Does SAP have a Canonical Model for its solutions?

Not that I know of.

You may have heard about the OneDomain model (ODM) that SAP has created as part of its Intelligent Enterprise program to facilitate integration across functional components. This model does not promise to represent everything and anything needed by the different solutions within the Intelligent Enterprise suite (and that’s a good thing).

The ODM is instead meant to facilitate integration within these components and can be thought of as a “least common denominator” definition of entities relevant across functional domains. It also simplifies the underlying (domain-specific) structure with the intention of facilitating extensibility (minimizing dependencies, taking only what’s necessary, etc.)

How else can SAP solutions help me provide a semantic layer?

Beyond canonical models, there’s a couple of things you can count on from SAP’s strategy:

End to end analytics for end to end processes
The ODM, as other technical guidelines under the Intelligent Suite program, is meant to support end-to-end processes across SAP applications (or other modular components). And end-to-end processes produce end-to-end insights that will be relevant for every functional area involved. The ODM will only have what’s relevant to all business domains, and anything that’s domain specific will be in that domain’s application, but we will continue to invest in providing business context to reconcile these different perspectives across end-to-end processes.
A flexible semantic layer
One of the reasons Data Marts exist, is because there are many challenges that come from either comingling different domains on a single entity (like “customer”) or restricting that entity to be the “least common denominator” across domains. But Data Marts and other “physical” data structures historically cause fragmentation or unneeded replication of data, which are to be avoided. The concept of Data Warehouse Cloud spaces allows somewhat independent models to coexist with curated enterprise-wide data and should be seriously considered.

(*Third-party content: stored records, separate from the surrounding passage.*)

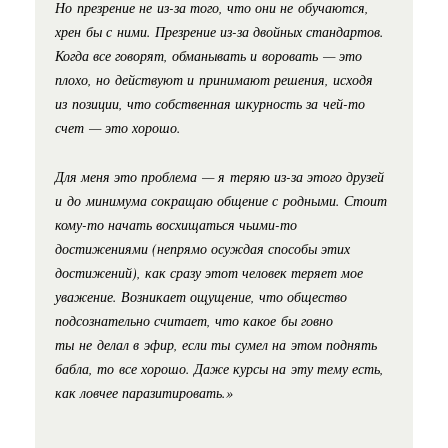
Но презрение не
из-за
того, что они не обучаются,
хрен бы с ними. Презрение
из-за
двойных стандартов.
Когда все говорят, обманывать и воровать — это
плохо, но действуют и принимают решения, исходя
из позиции, что собственная шкурность за
чей-то
счет — это хорошо.
Для меня это проблема — я теряю
из-за
этого друзей
и до минимума сокращаю общение с родными. Стоит
кому-то
начать восхищаться
чьими-то
достижениями (непрямо осуждая способы этих
достижений), как сразу этот человек теряет мое
уважение. Возникает ощущение, что общество
подсознательно считает, что какое бы говно
ты не делал в эфир, если ты сумел на этом поднять
бабла, то все хорошо. Даже курсы на эту тему есть,
как ловчее паразитировать.»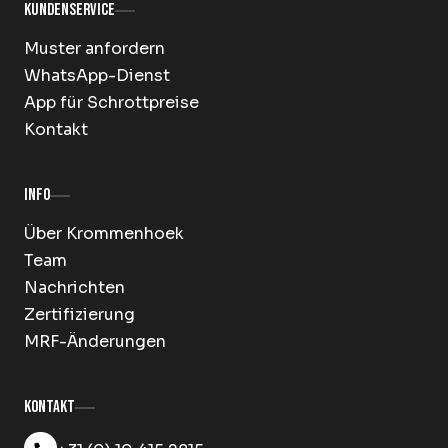
Kundenservice
Muster anfordern
WhatsApp-Dienst
App für Schrottpreise
Kontakt
Info
Über Krommenhoek
Team
Nachrichten
Zertifizierung
MRF-Änderungen
Kontakt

Start with the end (user) in mind

Finally, just like anything else in the software world, it pays to consider the ultimate business user as we build abstract concepts and structures to coalesce a diverse collection of information. There’s always a reason for which analyzing business data is a worthwhile activity and our models (canonical or otherwise) will only be better if that reason is at the top of our minds as we make architectural decisions and tradeoffs.

I welcome any comments challenging my perspective. Have you been involved in an implementation of a successful data strategy based on a holistic canonical model that has stood the test of time? I’d love to hear from you.

[1] To be clear: I’m referring to the use of canonical models to expose enterprise-wide data for broad analytics purposes. The success of canonical models as an integration pattern is a different discussion.